To-do item: Copy the records word for word, starting with the first line and going on through the line that contains "Autor*innen".

[Dataset records]

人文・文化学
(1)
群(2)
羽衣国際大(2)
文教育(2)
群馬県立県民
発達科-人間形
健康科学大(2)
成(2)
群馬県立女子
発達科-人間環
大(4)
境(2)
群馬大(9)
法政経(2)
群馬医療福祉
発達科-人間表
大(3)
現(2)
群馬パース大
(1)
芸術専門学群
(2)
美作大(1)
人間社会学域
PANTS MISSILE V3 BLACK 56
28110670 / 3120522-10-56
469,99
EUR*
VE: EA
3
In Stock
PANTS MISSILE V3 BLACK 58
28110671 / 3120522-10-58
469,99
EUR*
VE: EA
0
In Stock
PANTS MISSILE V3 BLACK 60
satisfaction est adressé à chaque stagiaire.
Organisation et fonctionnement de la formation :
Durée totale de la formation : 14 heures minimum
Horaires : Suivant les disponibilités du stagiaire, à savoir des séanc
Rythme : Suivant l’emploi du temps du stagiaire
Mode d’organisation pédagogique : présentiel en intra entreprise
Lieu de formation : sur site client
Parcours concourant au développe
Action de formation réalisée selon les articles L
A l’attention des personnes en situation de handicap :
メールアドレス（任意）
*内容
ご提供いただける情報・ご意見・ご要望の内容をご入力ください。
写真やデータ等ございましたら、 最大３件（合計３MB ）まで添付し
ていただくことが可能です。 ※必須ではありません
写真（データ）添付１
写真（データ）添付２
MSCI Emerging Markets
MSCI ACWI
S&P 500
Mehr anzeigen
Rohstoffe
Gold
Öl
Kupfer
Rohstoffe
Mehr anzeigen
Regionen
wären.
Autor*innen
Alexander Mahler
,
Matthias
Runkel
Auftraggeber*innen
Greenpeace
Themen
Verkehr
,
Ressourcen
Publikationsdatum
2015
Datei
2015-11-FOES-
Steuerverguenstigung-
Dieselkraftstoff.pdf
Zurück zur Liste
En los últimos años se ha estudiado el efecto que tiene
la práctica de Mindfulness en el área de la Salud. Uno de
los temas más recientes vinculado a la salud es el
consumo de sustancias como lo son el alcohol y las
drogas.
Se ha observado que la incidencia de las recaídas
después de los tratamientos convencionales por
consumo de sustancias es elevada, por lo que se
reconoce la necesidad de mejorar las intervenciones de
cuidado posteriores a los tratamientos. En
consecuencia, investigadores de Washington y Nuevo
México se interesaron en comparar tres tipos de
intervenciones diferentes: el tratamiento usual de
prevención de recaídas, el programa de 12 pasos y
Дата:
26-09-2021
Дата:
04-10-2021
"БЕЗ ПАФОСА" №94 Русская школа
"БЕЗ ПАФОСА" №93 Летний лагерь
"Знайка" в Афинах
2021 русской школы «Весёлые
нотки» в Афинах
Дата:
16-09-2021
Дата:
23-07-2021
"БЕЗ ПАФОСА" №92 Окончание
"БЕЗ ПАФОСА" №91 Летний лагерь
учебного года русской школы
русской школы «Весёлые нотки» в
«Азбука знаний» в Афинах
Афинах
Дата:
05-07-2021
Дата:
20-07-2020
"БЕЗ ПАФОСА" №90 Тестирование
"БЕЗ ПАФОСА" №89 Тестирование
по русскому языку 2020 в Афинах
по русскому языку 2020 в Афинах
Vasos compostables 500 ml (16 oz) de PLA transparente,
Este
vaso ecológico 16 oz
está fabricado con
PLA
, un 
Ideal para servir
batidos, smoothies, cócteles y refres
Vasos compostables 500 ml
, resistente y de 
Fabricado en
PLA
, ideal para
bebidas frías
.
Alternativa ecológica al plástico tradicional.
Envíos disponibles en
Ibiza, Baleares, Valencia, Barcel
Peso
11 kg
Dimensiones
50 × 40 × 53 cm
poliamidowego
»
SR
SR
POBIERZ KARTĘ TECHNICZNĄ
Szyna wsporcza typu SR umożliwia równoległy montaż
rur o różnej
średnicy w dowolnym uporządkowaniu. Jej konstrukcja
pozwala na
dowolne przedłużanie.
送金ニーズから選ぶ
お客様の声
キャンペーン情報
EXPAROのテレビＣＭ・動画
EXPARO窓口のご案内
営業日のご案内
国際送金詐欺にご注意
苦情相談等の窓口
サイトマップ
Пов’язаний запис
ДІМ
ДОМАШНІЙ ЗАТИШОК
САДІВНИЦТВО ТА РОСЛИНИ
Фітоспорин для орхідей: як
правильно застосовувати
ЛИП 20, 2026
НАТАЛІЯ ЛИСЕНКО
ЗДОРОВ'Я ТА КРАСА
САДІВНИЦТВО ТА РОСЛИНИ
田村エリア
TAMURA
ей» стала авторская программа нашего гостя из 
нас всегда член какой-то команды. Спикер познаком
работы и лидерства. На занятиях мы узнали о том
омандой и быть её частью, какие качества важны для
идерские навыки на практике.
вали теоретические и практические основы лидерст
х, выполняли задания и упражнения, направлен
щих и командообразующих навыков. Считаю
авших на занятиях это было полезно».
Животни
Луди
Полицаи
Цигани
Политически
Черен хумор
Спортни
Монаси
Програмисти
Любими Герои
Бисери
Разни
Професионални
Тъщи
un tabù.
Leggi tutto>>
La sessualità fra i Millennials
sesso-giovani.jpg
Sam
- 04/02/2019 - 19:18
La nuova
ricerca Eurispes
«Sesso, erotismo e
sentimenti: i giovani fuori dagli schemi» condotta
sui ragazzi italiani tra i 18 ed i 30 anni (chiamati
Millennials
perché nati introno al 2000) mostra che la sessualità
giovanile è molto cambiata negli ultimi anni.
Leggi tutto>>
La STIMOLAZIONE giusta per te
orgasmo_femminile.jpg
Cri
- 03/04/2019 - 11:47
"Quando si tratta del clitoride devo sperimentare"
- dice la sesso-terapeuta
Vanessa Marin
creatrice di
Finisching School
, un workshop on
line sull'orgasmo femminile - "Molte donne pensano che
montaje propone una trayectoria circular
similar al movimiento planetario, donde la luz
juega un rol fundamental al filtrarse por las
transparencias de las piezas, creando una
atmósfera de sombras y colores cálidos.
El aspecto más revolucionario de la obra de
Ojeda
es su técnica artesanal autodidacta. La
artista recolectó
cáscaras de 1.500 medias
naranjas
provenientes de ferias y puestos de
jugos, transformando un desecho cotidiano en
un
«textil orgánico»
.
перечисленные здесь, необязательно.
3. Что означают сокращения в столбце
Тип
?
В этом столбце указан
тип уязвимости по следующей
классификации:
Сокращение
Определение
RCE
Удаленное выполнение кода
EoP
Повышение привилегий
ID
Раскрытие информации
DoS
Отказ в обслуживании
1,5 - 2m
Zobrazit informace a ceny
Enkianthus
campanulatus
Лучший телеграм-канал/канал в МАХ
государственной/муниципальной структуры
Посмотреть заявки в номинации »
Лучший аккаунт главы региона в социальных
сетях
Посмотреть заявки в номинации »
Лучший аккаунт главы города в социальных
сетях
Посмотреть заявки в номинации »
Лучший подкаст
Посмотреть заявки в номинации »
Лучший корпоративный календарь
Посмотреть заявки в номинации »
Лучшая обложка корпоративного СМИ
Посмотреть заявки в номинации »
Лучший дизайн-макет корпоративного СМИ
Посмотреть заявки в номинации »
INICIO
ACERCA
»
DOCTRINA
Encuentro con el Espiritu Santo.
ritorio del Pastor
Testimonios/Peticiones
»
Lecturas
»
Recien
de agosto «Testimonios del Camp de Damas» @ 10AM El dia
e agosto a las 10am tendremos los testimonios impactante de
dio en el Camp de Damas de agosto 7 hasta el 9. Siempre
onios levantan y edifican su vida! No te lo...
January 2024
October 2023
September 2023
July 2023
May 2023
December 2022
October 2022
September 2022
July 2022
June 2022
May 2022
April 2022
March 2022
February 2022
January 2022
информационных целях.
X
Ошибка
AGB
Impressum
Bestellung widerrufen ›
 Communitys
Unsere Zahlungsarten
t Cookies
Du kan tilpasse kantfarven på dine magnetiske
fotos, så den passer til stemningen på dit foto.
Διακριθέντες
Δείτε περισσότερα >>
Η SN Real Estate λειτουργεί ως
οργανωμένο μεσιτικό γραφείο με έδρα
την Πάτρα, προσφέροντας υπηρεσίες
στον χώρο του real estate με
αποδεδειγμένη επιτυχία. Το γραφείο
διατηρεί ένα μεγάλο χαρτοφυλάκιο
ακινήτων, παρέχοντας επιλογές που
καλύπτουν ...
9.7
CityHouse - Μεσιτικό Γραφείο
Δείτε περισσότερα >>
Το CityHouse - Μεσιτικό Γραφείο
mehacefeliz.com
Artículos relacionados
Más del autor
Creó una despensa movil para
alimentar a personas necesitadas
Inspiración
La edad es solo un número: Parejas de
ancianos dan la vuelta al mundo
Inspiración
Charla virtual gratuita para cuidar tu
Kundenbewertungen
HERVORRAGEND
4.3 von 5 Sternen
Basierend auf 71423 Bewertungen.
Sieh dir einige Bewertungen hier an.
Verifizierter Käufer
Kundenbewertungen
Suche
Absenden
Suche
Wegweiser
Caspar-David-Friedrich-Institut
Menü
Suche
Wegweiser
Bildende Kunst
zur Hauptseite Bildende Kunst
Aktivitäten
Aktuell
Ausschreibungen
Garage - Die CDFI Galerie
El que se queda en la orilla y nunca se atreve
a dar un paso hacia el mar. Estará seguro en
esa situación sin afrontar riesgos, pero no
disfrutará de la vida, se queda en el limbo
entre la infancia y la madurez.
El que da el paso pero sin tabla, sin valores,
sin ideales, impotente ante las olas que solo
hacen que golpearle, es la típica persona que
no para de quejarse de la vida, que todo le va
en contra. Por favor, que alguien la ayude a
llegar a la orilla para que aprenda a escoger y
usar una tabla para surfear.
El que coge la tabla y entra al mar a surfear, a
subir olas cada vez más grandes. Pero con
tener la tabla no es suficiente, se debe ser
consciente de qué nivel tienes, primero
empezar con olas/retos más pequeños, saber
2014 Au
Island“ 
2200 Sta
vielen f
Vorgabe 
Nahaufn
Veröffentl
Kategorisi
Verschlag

Answer box:
人文・文化学
(1)
群(2)
羽衣国際大(2)
文教育(2)
群馬県立県民
発達科-人間形
健康科学大(2)
成(2)
群馬県立女子
発達科-人間環
大(4)
境(2)
群馬大(9)
法政経(2)
群馬医療福祉
発達科-人間表
大(3)
現(2)
群馬パース大
(1)
芸術専門学群
(2)
美作大(1)
人間社会学域
PANTS MISSILE V3 BLACK 56
28110670 / 3120522-10-56
469,99
EUR*
VE: EA
3
In Stock
PANTS MISSILE V3 BLACK 58
28110671 / 3120522-10-58
469,99
EUR*
VE: EA
0
In Stock
PANTS MISSILE V3 BLACK 60
satisfaction est adressé à chaque stagiaire.
Organisation et fonctionnement de la formation :
Durée totale de la formation : 14 heures minimum
Horaires : Suivant les disponibilités du stagiaire, à savoir des séanc
Rythme : Suivant l’emploi du temps du stagiaire
Mode d’organisation pédagogique : présentiel en intra entreprise
Lieu de formation : sur site client
Parcours concourant au développe
Action de formation réalisée selon les articles L
A l’attention des personnes en situation de handicap :
メールアドレス（任意）
*内容
ご提供いただける情報・ご意見・ご要望の内容をご入力ください。
写真やデータ等ございましたら、 最大３件（合計３MB ）まで添付し
ていただくことが可能です。 ※必須ではありません
写真（データ）添付１
写真（データ）添付２
MSCI Emerging Markets
MSCI ACWI
S&P 500
Mehr anzeigen
Rohstoffe
Gold
Öl
Kupfer
Rohstoffe
Mehr anzeigen
Regionen
wären.
Autor*innen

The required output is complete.